A transmissão dos caracteres adquiridos era parte do senso comum das pessoas da época.

E dos evolucionistas pioneiros, incluindo o Conde Buffon e Erasmo Darwin.

Essa era uma ideia também aceita por Charles Darwin.

Mas se era uma ideia aceita porque Lamarck foi tão massacrado?

O que mereceu na época mais críticas á Lamarck foi sua postulação de uma tendência intrínseca dos organismos para a progressão.

Ele apelou para uma causa teleológica, ou causa final, proposta por Aristóteles.

Causa essa que havia sido inteiramente descartada pela Revolução Científica.

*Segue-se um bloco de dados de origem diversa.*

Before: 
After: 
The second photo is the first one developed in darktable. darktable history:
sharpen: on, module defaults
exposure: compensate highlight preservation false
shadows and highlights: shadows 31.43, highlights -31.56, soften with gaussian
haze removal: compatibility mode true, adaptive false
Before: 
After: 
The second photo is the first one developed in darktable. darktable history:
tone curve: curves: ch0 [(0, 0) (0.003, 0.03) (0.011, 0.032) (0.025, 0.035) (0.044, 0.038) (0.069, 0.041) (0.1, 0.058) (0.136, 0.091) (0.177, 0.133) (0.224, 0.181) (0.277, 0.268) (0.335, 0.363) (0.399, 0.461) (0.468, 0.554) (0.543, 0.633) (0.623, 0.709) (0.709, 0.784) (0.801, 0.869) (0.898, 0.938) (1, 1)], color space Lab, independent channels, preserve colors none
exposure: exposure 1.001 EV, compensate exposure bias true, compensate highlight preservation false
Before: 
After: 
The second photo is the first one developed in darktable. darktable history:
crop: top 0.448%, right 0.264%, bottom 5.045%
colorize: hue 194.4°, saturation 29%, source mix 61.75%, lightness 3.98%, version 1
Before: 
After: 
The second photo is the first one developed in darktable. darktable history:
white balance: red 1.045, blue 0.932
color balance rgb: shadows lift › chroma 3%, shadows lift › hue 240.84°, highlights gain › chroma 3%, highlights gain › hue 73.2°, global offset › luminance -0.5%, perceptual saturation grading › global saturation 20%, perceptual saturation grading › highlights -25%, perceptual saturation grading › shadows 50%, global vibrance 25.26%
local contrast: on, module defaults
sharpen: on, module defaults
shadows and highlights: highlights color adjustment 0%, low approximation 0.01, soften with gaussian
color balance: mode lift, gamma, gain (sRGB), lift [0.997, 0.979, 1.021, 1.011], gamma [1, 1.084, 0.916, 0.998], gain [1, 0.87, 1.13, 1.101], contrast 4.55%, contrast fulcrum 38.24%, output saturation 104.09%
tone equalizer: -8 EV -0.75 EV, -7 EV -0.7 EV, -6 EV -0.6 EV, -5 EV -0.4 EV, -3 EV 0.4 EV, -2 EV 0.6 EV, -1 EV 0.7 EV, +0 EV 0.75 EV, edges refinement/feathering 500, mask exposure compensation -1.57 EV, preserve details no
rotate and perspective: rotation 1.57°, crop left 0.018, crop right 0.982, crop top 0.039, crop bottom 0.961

A progressão das espécies teorizada por Lamarck, embora levasse a transmutações das espécies, ou seja, uma dada espécie se tornasse outra, era vista como um progresso linear.

Ou seja, a progressão era uma escada sempre rumo à maior complexidade e à maior perfeição.

Essa é uma visão bem diferente da de Darwin.

Que via a evolução como uma ramificação semelhante à de uma árvore, metáfora usada pelo próprio Darwin.

Na visão de Lamarck todas as espécies progrediriam rumo à complexidade e perfeição.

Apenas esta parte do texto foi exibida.